Todos esses exemplos mostram como os filmes de super-heróis vêm adotando abordagens cada vez mais diversas. Kevin Feige, presidente da Marvel Studios, afirma que o estúdio está comprometido em ampliar a representatividade para refletir melhor o mundo atual. Afinal, quando se trata de salvar o mundo, todos querem ter a chance de se ver representados.
Além de abordar temas universais como amizade, coragem, responsabilidade, ética, dilemas sociais e o futuro da humanidade, essas narrativas também influenciam percepções fora do cinema, ao impactar a moda, a música, os memes e até debates sobre ciência e sociedade.
Querendo ou não, é um mercado
Quando se fala sobre o sucesso dos filmes de super-heróis, não dá para ignorar que muito gira em torno do dinheiro. Ou seja, para que esse gênero prospere no cinema, as produções não podem se destinar apenas ao público que é super fã. Caso contrário, não se sustentariam. Não alcançariam bilheterias globais de aproximadamente US$2,797 bilhões, como foi o caso de Vingadores: Ultimato (2019), o segundo filme mais assistido da história.
Os gibis realmente não são para todos. Mas, a partir do momento em que suas histórias migraram para o cinema, os enredos precisaram se adaptar para justificar e sustentar os enormes investimentos desse mercado. “Ultimato”, por exemplo, teve um orçamento estimado entre US$356 e 400 milhões, tornando-se um dos filmes mais caros da história do cinema. O lucro estimado para a Marvel foi de cerca de US$890 milhões, valor alcançado principalmente graças ao público que não era formado apenas por super fãs. Imagine o prejuízo se apenas os “nerds” precisassem gerar esse número.
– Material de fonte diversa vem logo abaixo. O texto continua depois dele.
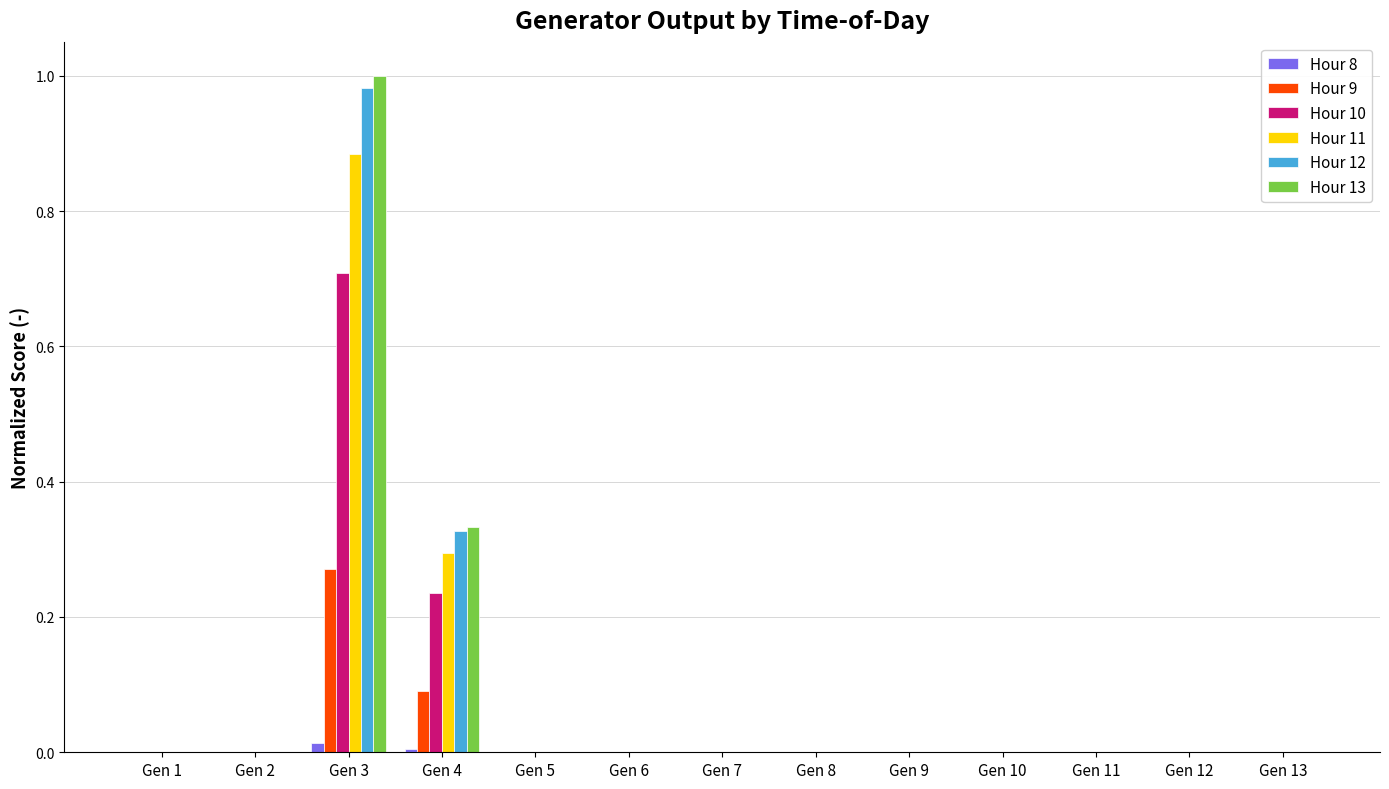

The value of Hour 10 at Gen 5 is -0.4. True or false?

False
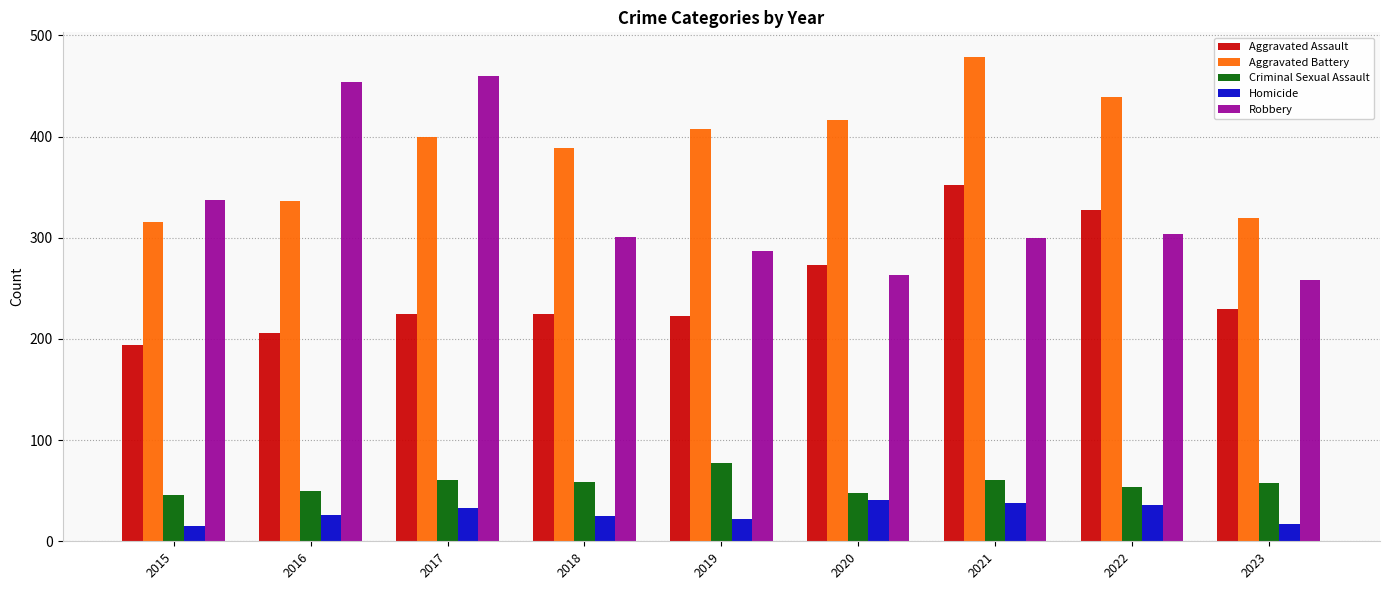

What is the lowest value of the Aggravated Battery series?

316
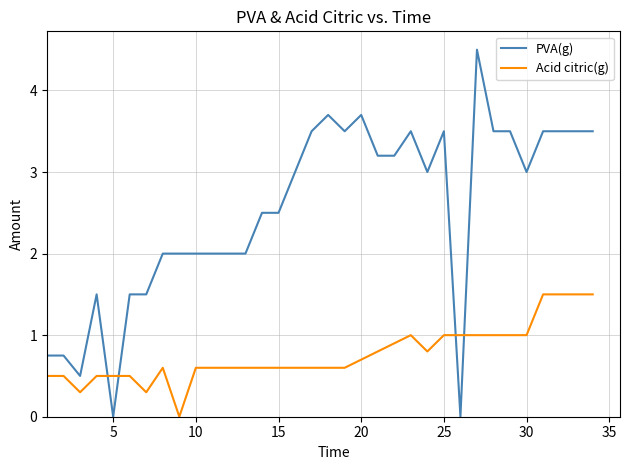

How many intersections are there between Acid citric(g) and PVA(g)?

4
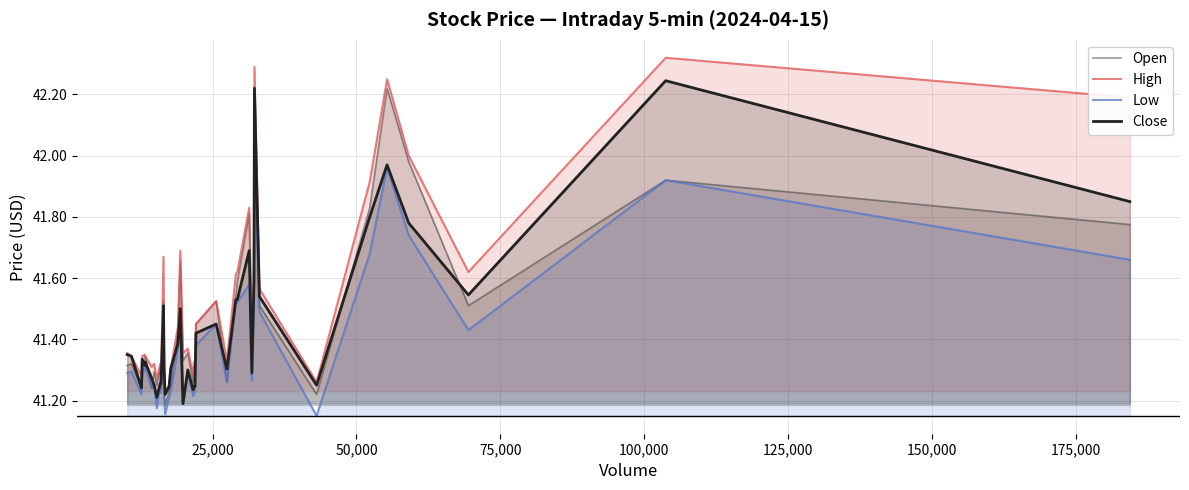

In High, how many points are higher than both neighbors (excluding endpoints)?

12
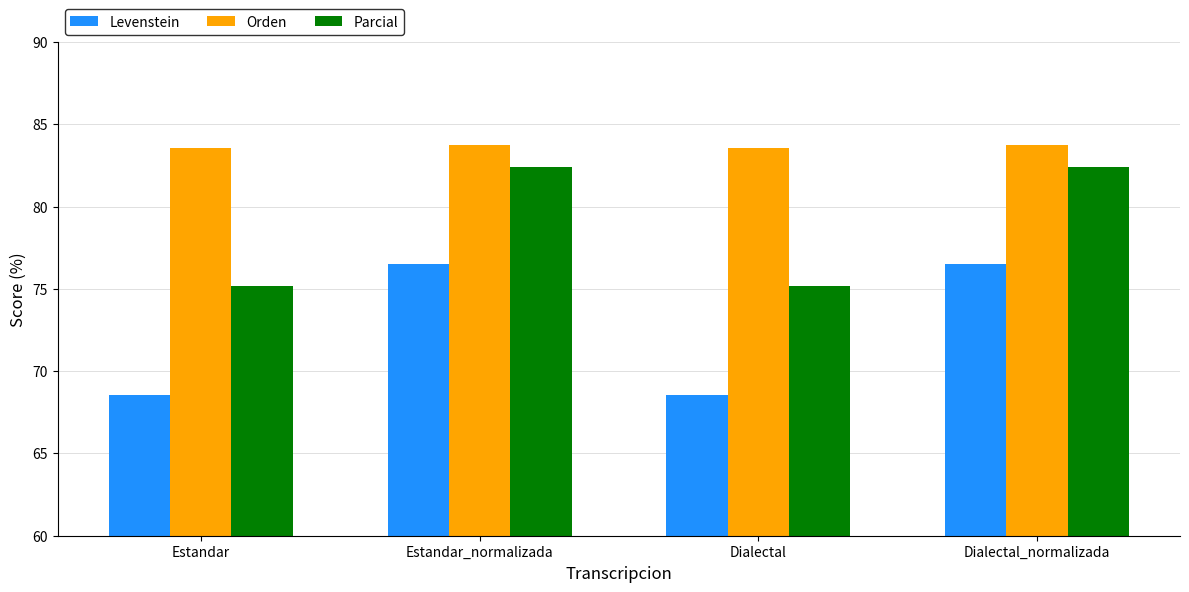

What is the sum of all Levenstein values?

290.1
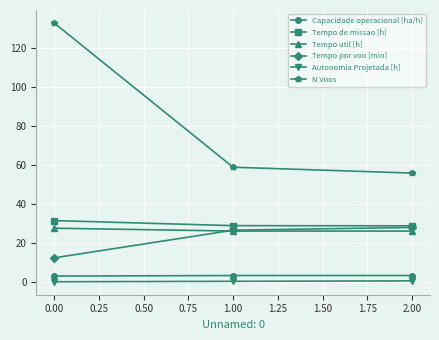

The value of Tempo de missao [h] at 1.00 is 19.3. True or false?

False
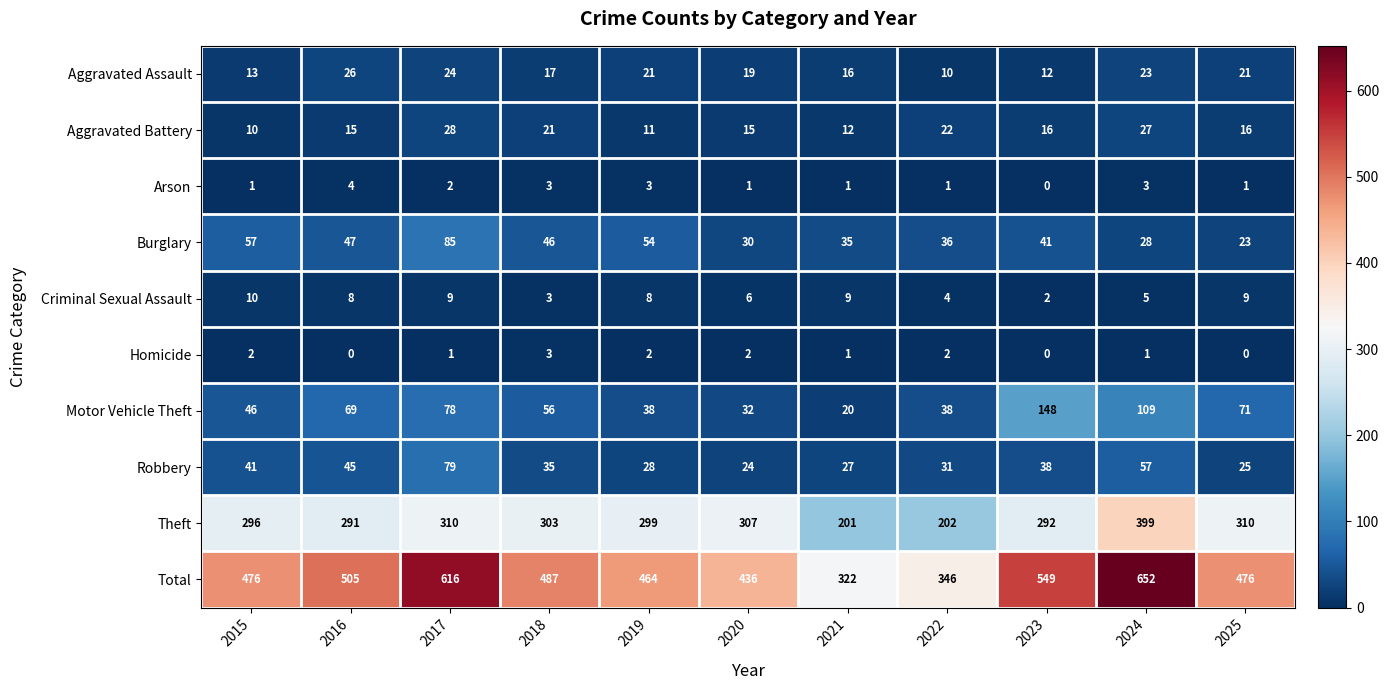

List the series in order of their peak value, lowest first.

Homicide, Arson, Criminal Sexual Assault, Aggravated Assault, Aggravated Battery, Robbery, Burglary, Motor Vehicle Theft, Theft, Total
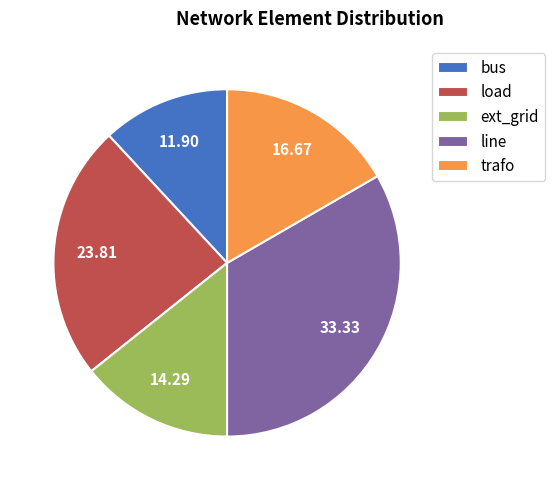

Rank the categories by value from highest to lowest.

line, load, trafo, ext_grid, bus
Além disso, como já mencionado, o cinema influencia a percepção das pessoas. Isso faz com que outras áreas também lucrem com o universo dos super-heróis. Ao entrar em um shopping e visitar qualquer loja de departamento, é possível encontrar roupas, calçados e diversos produtos temáticos. Até linhas de maquiagem e alimentos são inspiradas nos filmes desses gêneros.
Então, não se surpreenda ao encontrar crianças, adolescentes, adultos e idosos, mesmo sem nunca ter assistido a Homem-Aranha, inspirados pela clássica frase do Tio Ben: com grandes poderes vêm grandes responsabilidades. Afinal, super-heróis não são apenas sobre quadrinhos e filmes, mas sim sobre identificação.